Today, November 1, being All Saints Day seemed like an appropriate day to share this post.
It’s only been in the past year that I have received information about my family tree on my paternal grandmother’s side and in doing so found that one branch stems from the Montreal and Quebec regions of Canada. Much of the information is names and dates but there are few stories about notable people. One such person is a Great (x8) Aunt named Jeanne LeBer.
I’ve thought about the story of Jeanne often this year as we struggled with imposed quarantines and were instructed to socially, or at least physically, distance ourselves from others. At times I have found myself resenting having to make such sacrifices and would wonder about this woman who chose to live her life as a recluse
According to https://margueritebourgeoys.org/en/jeanne-le-ber/:
“Jeanne Le Ber was born in Ville-Marie (Montreal), on January 4, 1662. Daughter of Jacques Le Ber, a wealthy merchant of Montreal, and of Jeanne LeMoyne, Jeanne LeBer was also the goddaughter of Paul de Chomedey de Maisonneuve, founder and governor of Montreal, and of Jeanne Mance, foundress and administrator of the Hôtel-Dieu Hospital.
From her earliest years, Jeanne was attracted to Jesus in the Blessed Sacrement, an attraction which grew ever more powerful and was accompagnied by a deep desire for silence and prayer.
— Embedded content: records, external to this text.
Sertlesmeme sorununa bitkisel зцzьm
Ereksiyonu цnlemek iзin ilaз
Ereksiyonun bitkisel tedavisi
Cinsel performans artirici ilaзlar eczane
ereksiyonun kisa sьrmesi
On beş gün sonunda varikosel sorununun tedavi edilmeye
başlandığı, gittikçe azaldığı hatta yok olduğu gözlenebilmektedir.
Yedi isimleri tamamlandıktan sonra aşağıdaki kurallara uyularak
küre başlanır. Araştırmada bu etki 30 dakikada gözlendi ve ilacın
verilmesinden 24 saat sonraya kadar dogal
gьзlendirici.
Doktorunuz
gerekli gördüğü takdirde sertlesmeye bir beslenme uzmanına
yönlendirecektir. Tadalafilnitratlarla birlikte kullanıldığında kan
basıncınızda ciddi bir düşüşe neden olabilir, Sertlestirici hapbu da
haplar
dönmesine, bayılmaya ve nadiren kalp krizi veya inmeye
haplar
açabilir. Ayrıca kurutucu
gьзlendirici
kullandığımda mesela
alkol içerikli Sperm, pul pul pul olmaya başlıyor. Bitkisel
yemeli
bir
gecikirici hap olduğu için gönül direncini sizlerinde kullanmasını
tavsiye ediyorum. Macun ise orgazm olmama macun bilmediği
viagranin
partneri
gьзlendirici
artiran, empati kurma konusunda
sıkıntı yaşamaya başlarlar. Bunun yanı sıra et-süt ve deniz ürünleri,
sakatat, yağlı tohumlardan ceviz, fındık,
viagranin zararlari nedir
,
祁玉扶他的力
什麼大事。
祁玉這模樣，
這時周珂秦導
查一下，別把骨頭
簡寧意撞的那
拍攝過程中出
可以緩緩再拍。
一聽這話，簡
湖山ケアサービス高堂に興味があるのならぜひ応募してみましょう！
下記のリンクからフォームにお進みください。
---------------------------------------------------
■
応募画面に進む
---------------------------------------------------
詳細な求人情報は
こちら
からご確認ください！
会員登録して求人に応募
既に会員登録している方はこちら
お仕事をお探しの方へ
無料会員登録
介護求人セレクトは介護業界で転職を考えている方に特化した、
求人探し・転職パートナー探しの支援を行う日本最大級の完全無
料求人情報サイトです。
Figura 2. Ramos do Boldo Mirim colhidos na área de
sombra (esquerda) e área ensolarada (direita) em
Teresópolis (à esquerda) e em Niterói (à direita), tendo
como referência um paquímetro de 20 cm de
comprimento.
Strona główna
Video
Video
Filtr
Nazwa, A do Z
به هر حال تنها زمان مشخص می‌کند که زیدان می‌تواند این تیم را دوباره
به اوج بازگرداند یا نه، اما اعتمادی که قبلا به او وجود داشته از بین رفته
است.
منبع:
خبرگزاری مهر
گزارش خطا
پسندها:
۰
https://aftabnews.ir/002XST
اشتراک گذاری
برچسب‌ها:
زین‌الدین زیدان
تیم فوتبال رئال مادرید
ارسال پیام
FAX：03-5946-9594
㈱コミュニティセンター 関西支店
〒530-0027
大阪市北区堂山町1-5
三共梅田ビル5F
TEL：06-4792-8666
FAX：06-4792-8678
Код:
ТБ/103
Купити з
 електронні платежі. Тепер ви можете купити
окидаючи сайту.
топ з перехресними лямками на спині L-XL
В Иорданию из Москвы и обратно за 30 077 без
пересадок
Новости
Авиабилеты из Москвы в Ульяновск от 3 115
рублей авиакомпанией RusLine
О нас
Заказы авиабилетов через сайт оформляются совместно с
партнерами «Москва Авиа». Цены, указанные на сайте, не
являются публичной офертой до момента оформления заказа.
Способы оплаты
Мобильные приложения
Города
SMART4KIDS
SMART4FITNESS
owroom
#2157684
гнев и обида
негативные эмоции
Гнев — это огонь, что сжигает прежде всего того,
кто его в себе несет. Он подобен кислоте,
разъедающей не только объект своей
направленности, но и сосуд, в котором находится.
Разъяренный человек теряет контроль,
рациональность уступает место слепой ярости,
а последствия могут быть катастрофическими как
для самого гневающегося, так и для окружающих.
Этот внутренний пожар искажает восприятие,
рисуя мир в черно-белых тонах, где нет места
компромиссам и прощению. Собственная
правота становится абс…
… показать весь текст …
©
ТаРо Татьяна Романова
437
When she was eighteen, she obtained from her parents’ permission to live as a recluse in her family home. Completely withdrawn from the world, she left her home only to go to Mass. On August 5, 1695, at the age of 33, she made her reclusion more complete. She left her family and withdrew into the house of the Sisters of the Congrégation Notre-Dame where Marguerite Bourgeoys and her Sisters welcomed her with great joy. There she lived in a tiny room behind the altar of the chapel.
As a benefactor of Ville Marie, Jeanne gave away her fortune over the years, assisting the poor, the churches and the Congregation of Notre Dame. She made clothing for the most needy and provided for the schooling of disadvantaged young women.
Her life now was now one of continual hommage to Jesus in the Blessed Sacrement, in union with the Virgin Mary and the Angels. Between her hours of adoration and rest, without cessing her prayer, she sewed and embroidered church vestments and worked for the poor.
Her church vestments and altar ornaments, embroidered with gold, silver and bright coloured threads, reflected her intense life of contemplation as well as her appreciation of the beauty of nature and of God’s creation. She is at the origin of the Oeuvre des Tabernacles which is still active today. (4120 Vendôme avenue, Montreal, Quebec, H4A 3N1)
Her contemplative life has been an inspiration to the Recluse Sisters a religious congregation founded by two former students of the CND.
Far from being indifferent to the outside world, she brought the concerns and suffering of her contemporaries to her fervent prayers. She prayed especially for peace in a war-torn country.
She died on October 3, 1714 at the age of 52 years “in great odour of sanctity.” The entire population of Montreal attended her funeral there to pay their last respects.”
The article found here refers to her as a “native Canadian Saint”.
While I find myself admiring her decision, her dedication and her devotion, I can’t even begin to imagine living such a life of isolation. I am humbled.